Moderna (MRNA 2.70%) is the name behind one of last year's top-selling pharmaceutical products. I'm talking about its coronavirus vaccine. The company generated $18.5 billion in revenue in that first full year of sales. That's great -- but it also has investors worrying about what comes next.

After all, a good deal of the population is now fully vaccinated. And experts predict the pandemic may soon shift to an endemic situation. Does that mean Moderna's sales will plunge? Not necessarily. In fact, Moderna's best days may not be in the past -- but in the future. Let's find out why.

The past and the present

First, a quick look into the past and at the present. Moderna's vaccine stepped onto the scene only a couple of weeks behind that of bigger rival Pfizer. The two have dominated the coronavirus vaccine market. Regulators have authorized their vaccines for use in adults and children. And most recently, they've given the nod to the companies' strain-specific boosters.

Moderna forecasts $21 billion in vaccine sales this year. That's even higher than last year's sales figure.

Now let's look into the future. Various things will change in a post-pandemic world. Instead of selling doses to the government, for example, Moderna will sell the vaccine to distributors. That means Moderna will enter the private market. With fewer government contracts, we may not have as much visibility way in advance regarding sales for the year.
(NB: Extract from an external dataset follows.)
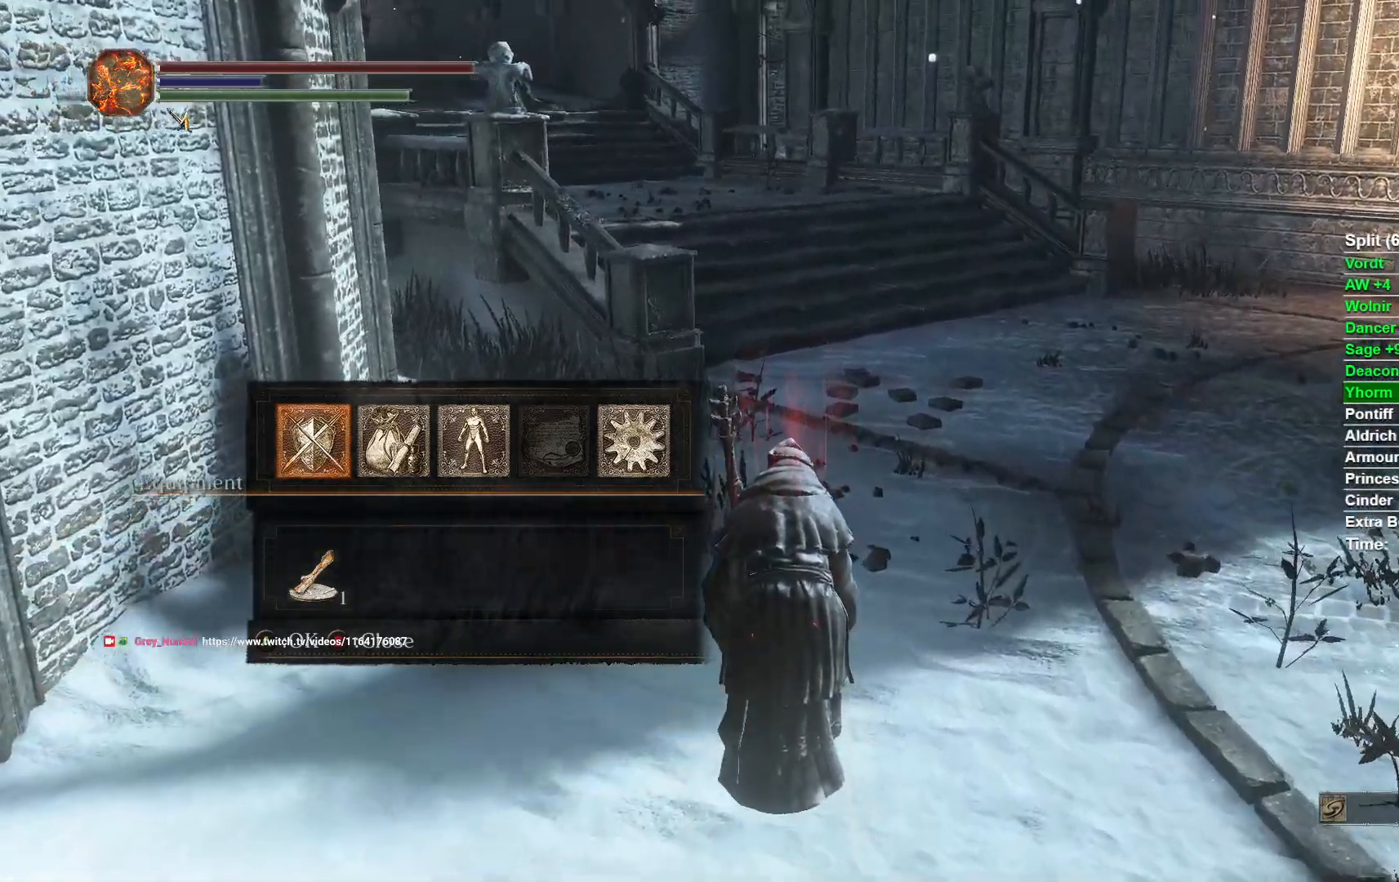
{"buttons": [], "left_stick": "up", "right_stick": "center", "events": []}
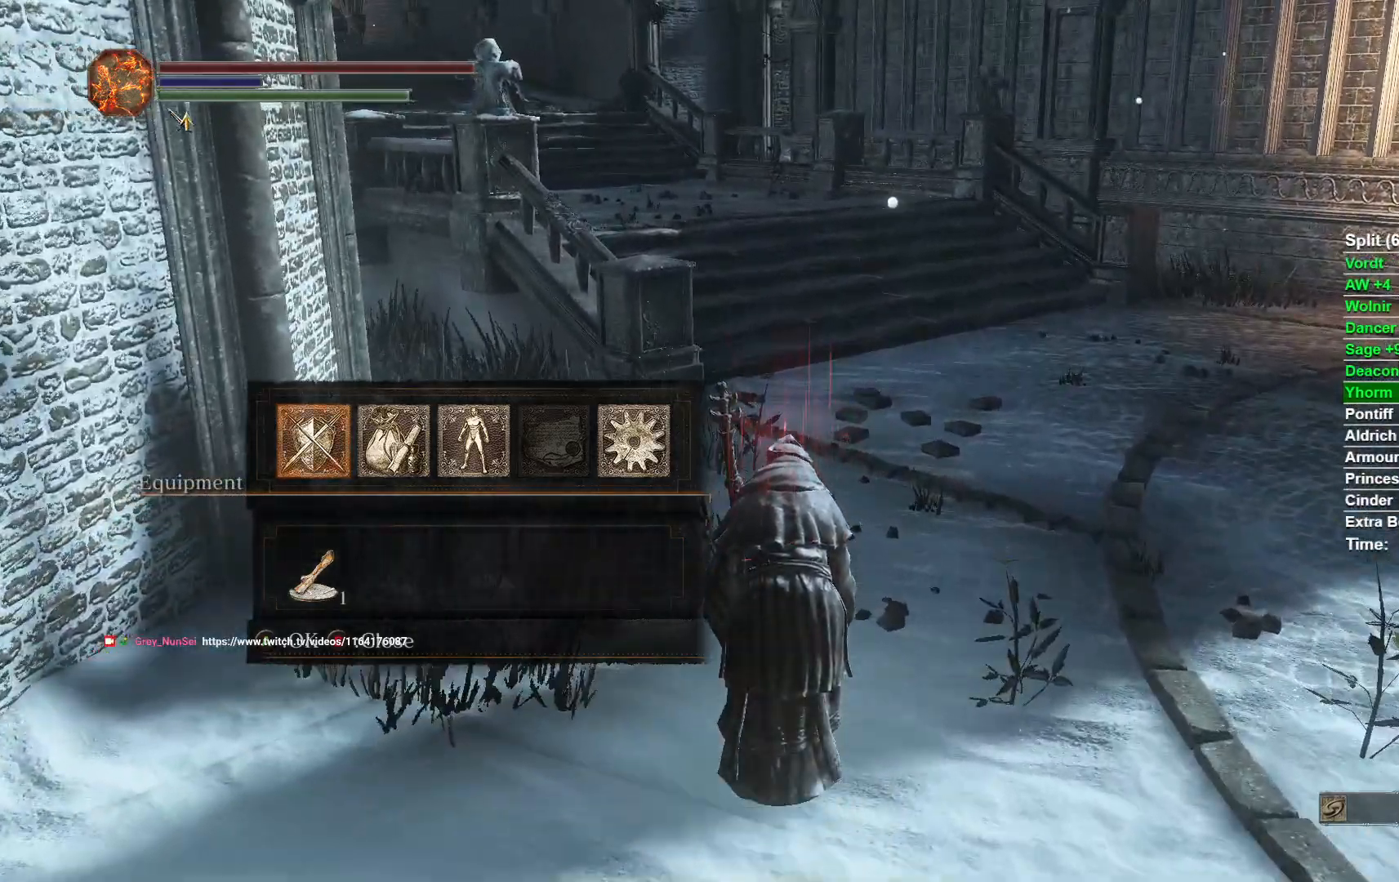
{"buttons": [], "left_stick": "up", "right_stick": "center", "events": []}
But we aren't completely in the dark regarding sales potential. Moderna recently said the U.S. coronavirus vaccine market post-pandemic could be worth $5.2 billion to $13 billion. The exact figure depends on vaccine uptake and pricing. And we don't yet have estimates for the worldwide market.
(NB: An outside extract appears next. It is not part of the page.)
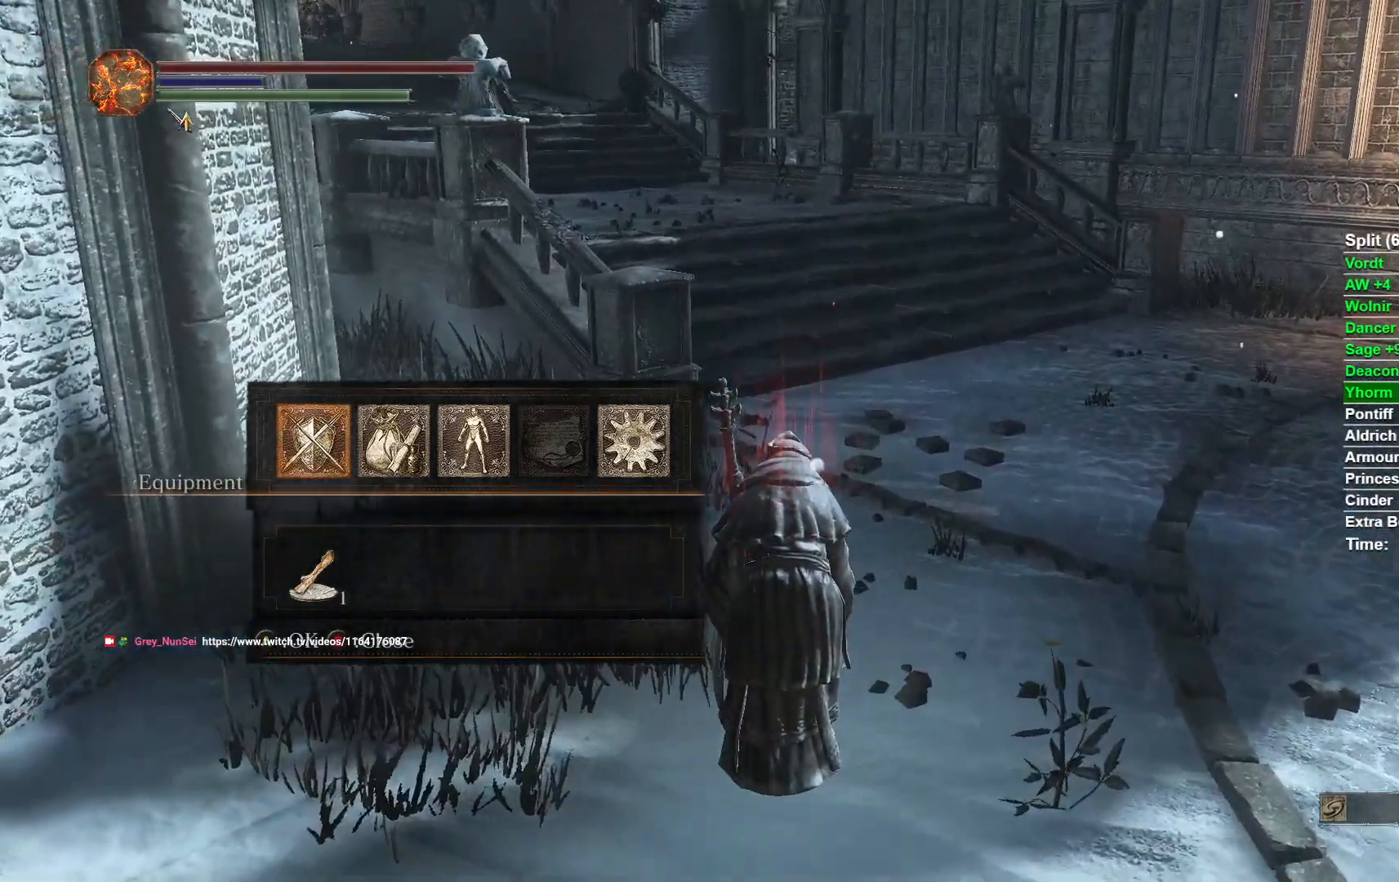
{"buttons": [], "left_stick": "up", "right_stick": "center", "events": []}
So, it's very possible Moderna's vaccine revenue will decline from today's level. But there are two bits of good news here. First, it probably will remain at blockbuster level. And second, now we're talking about recurrent revenue. The idea is that a certain population will go for the coronavirus booster every year -- just like the flu shot.

A high level of recurrent revenue is something to cheer about. But there's a second, bigger reason why the post-pandemic world may be even better for Moderna. That's because Moderna probably won't be a one-product company for very long.
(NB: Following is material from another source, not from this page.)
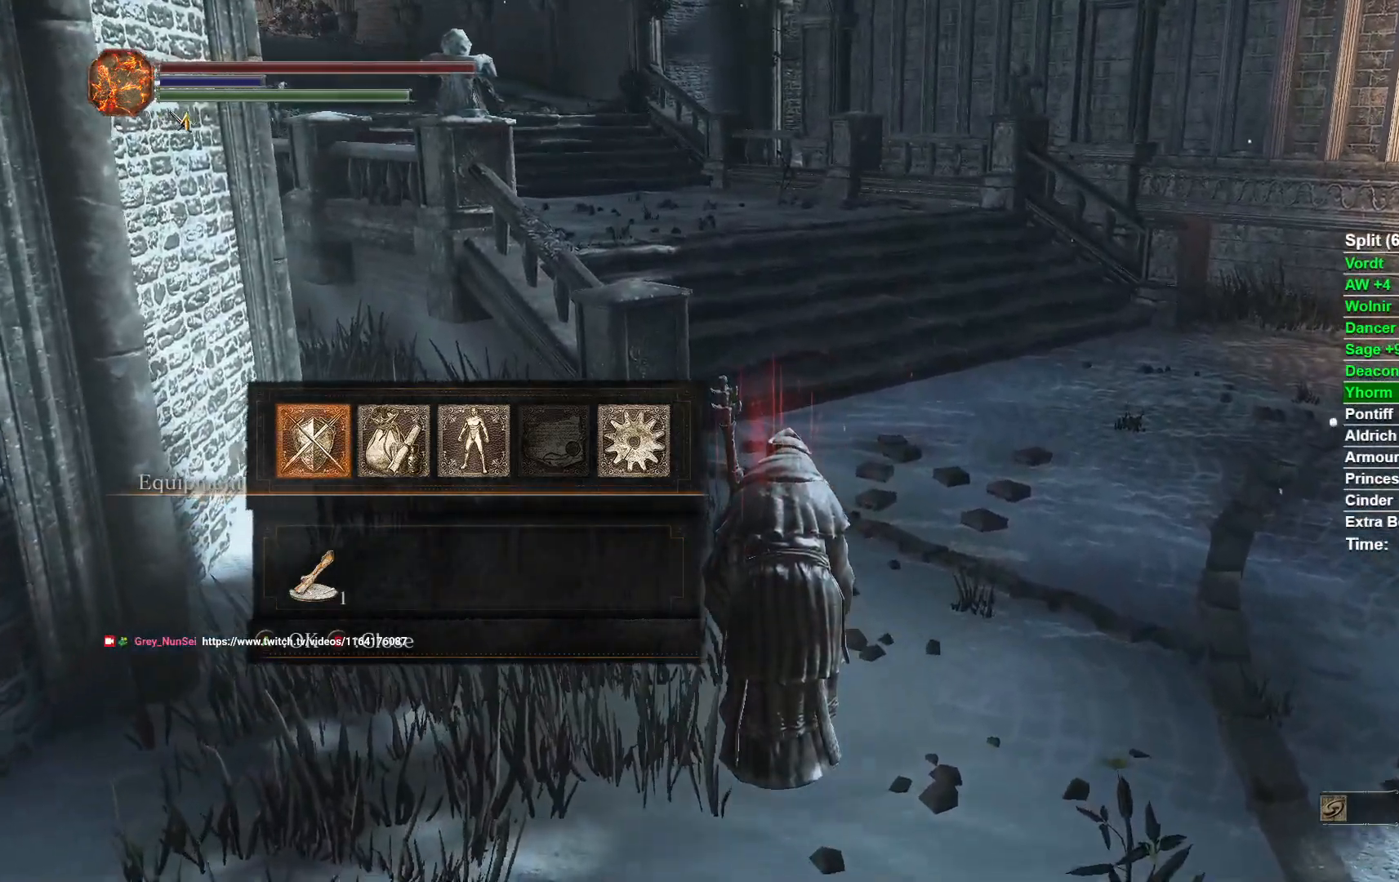
{"buttons": [], "left_stick": "up", "right_stick": "center", "events": []}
Preparing for product launches

During Moderna's recent research and development day, CEO Stéphane Bancel said that "we are preparing for multiple product launches globally."

There are three that may be very close, and they're outside of the coronavirus program. So, they may not only offer fresh revenue sources, they will also expand Moderna's business beyond one specialty.

Moderna's investigational vaccines for flu, respiratory syncytial virus (RSV), and cytomegalovirus (CMV) are each in phase 3 trials. Bancel has said that if all goes smoothly, the flu and RSV candidates may reach commercialization in the coming two to three years.

Flu represents a $5 billion to $6 billion market. And RSV for older adults represents a greater than $10 billion market opportunity. The flu market is crowded, with big pharma Sanofi as a leader. But Moderna's goal is to develop a highly efficacious vaccine that it can quickly update according to the latest strains. If it can beat others when it comes to efficacy and speed, it may win big.

As for RSV, a commercialized vaccine doesn't exist right now. So Moderna could have a shot at dominating the market.

Moderna recently created a new role within its executive committee to prepare for new product launches. So it's clear the biotech is making the commercialization of new products outside of the coronavirus business a priority.

Will revenue soar?

Let's imagine that Moderna continues to generate coronavirus vaccine revenue and launches at least the flu and RSV candidates in the coming three years. Will revenue meet or exceed the company's current vaccine revenue?

Now, let's imagine the U.S. coronavirus market reaches the highest estimate of $13 billion -- and Moderna takes about $6 billion of that. Next, let's say Moderna takes about $2 billion in flu market share and a bit more than half of the RSV market -- that would be $7 billion. All of this totals about $15 billion.

This is still short of today's coronavirus revenue. But it's getting close. And we haven't added in international coronavirus vaccine revenue or other close-to-market products like the potential CMV vaccine.

Of course, this is just a general estimate based on what we know now. Figures could come in lower or higher. Or Moderna could face bumps along the road to commercialization.

But considering all that we know today and Moderna's late-stage candidates, the company does have what it takes to progressively generate today's revenue levels from multiple products instead of just one.

If this does indeed happen, Moderna will represent less risk for investors -- it's always better to depend on several products instead of one. The post-pandemic world will indeed be a better one not only for you and me, but also for Moderna and its investors.